TO BE DONE: Rewrite the material below, substituting "division" for every "phylum" and leaving every other line unchanged. Omit the pictures from your answer.

• • • • • • •

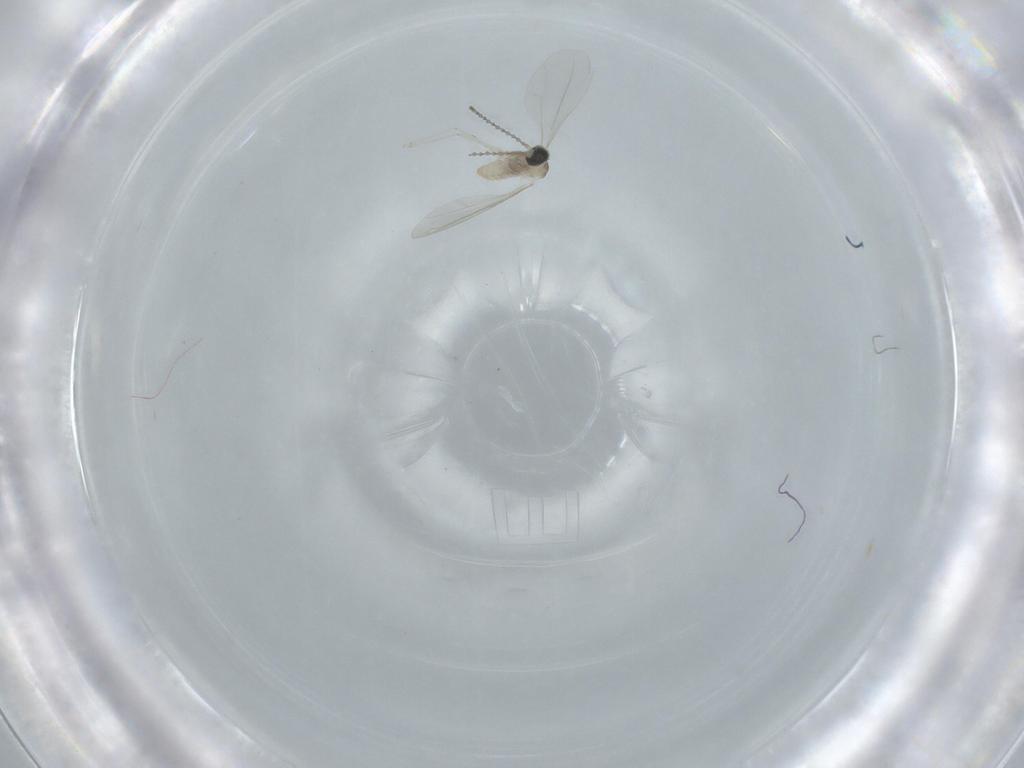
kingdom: Animalia
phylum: Arthropoda
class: Insecta
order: Diptera
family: Cecidomyiidae
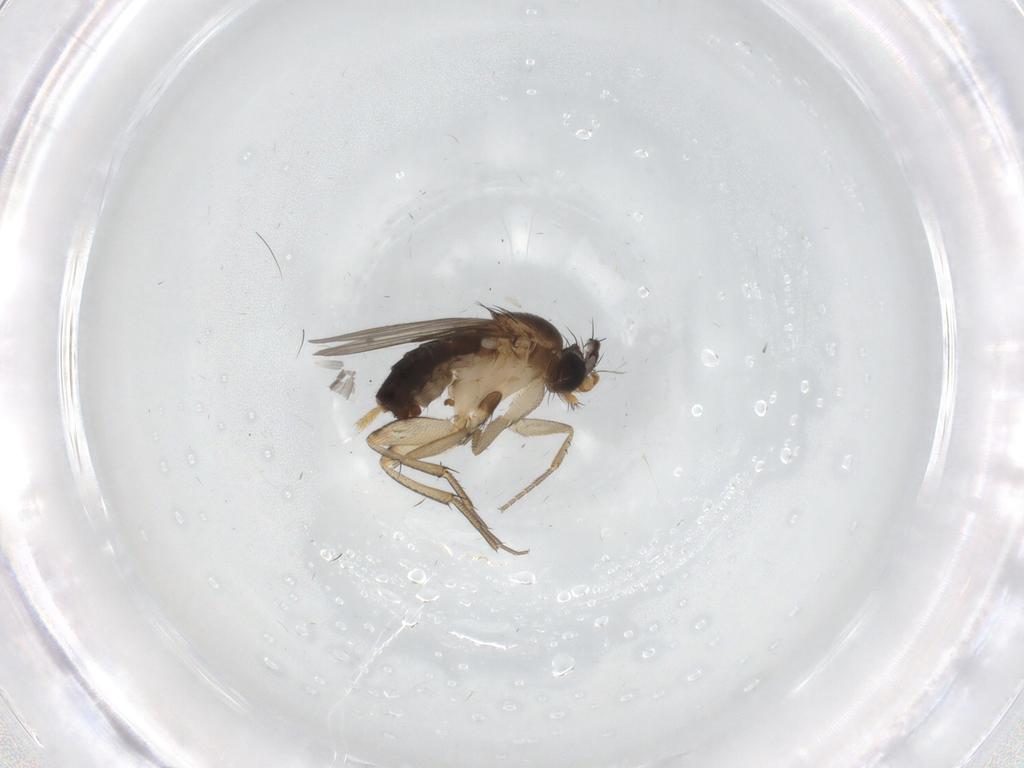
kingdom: Animalia
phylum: Arthropoda
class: Insecta
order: Diptera
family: Phoridae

• • • • • • •

FULL ANSWER:
kingdom: Animalia
division: Arthropoda
class: Insecta
order: Diptera
family: Cecidomyiidae
kingdom: Animalia
division: Arthropoda
class: Insecta
order: Diptera
family: Phoridae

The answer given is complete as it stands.